• Data to process:
-------------------------
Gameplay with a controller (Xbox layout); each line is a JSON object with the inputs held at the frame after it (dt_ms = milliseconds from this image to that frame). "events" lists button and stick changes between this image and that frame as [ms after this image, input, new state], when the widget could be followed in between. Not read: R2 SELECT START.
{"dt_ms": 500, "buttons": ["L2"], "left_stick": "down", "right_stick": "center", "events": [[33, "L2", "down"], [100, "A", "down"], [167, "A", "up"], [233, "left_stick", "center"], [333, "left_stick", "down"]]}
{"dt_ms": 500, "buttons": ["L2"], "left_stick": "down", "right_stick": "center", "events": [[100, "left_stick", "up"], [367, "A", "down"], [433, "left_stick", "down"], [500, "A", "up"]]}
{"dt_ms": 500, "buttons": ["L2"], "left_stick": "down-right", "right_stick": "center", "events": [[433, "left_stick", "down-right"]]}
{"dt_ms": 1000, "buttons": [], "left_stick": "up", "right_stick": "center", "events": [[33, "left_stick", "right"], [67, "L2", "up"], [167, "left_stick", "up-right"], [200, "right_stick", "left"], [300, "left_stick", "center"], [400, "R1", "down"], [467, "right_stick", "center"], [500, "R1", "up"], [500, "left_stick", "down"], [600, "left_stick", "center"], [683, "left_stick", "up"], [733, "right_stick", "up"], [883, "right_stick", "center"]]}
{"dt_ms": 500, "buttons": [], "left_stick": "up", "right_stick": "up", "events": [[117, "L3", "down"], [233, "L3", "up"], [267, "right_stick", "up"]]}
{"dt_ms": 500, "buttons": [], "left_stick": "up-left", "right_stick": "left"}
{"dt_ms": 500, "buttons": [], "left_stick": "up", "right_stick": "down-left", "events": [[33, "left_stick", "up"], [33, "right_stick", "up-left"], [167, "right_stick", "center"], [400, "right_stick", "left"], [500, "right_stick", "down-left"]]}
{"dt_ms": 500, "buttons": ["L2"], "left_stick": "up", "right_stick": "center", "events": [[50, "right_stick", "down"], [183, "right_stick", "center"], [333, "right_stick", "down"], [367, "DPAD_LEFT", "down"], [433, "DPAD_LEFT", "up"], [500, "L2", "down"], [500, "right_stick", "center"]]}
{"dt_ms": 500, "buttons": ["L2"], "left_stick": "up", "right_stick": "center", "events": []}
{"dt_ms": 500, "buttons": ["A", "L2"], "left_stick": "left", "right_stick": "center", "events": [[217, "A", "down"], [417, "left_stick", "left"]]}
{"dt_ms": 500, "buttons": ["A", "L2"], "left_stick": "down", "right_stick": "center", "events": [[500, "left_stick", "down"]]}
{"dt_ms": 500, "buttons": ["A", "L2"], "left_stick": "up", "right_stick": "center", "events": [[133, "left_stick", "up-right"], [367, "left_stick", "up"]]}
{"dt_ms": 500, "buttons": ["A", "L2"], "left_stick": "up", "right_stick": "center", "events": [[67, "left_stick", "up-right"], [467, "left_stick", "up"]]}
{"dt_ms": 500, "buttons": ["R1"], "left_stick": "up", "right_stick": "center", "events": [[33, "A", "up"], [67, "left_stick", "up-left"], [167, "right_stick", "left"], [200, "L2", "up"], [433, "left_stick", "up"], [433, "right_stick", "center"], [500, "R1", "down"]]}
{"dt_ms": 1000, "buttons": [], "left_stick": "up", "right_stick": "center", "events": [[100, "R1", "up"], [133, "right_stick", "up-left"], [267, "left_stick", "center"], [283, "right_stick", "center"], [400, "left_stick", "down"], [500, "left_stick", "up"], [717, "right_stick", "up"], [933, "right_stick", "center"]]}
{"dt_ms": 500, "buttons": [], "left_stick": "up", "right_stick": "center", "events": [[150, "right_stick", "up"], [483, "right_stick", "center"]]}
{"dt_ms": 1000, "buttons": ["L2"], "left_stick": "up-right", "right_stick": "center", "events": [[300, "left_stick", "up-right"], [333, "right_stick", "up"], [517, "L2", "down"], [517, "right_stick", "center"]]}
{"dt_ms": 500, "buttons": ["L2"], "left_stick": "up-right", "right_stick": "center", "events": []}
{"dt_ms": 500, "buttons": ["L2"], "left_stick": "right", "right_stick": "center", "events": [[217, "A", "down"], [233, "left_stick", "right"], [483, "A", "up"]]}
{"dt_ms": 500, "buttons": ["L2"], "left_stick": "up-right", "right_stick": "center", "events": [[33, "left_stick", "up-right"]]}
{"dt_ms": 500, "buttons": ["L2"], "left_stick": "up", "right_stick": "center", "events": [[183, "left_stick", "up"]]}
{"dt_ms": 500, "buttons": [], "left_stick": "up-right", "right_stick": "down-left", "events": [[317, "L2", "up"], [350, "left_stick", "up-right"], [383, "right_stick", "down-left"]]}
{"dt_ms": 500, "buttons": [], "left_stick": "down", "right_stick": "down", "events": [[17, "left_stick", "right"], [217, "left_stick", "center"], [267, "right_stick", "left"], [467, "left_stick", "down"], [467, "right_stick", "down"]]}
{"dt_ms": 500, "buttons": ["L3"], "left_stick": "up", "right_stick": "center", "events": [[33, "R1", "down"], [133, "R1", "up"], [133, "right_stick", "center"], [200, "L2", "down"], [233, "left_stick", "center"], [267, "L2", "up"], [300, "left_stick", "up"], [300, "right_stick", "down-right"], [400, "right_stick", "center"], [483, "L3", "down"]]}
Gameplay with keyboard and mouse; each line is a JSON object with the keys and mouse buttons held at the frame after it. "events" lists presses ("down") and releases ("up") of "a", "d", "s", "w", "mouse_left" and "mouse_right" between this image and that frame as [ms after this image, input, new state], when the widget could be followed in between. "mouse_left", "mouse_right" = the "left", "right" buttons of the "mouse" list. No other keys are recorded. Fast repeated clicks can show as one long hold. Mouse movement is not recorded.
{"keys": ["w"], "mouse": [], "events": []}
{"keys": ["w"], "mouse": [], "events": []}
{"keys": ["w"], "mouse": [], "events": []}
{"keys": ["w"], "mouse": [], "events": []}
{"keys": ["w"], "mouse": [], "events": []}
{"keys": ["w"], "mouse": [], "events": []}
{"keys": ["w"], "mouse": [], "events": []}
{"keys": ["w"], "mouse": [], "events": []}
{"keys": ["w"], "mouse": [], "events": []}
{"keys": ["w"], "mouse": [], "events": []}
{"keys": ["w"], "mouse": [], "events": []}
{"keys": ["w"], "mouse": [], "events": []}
-------------------------
• Exercise goal: Scan the entries above and return each line that holds "between".

• Written solution:
Gameplay with a controller (Xbox layout); each line is a JSON object with the inputs held at the frame after it (dt_ms = milliseconds from this image to that frame). "events" lists button and stick changes between this image and that frame as [ms after this image, input, new state], when the widget could be followed in between. Not read: R2 SELECT START.
Gameplay with keyboard and mouse; each line is a JSON object with the keys and mouse buttons held at the frame after it. "events" lists presses ("down") and releases ("up") of "a", "d", "s", "w", "mouse_left" and "mouse_right" between this image and that frame as [ms after this image, input, new state], when the widget could be followed in between. "mouse_left", "mouse_right" = the "left", "right" buttons of the "mouse" list. No other keys are recorded. Fast repeated clicks can show as one long hold. Mouse movement is not recorded.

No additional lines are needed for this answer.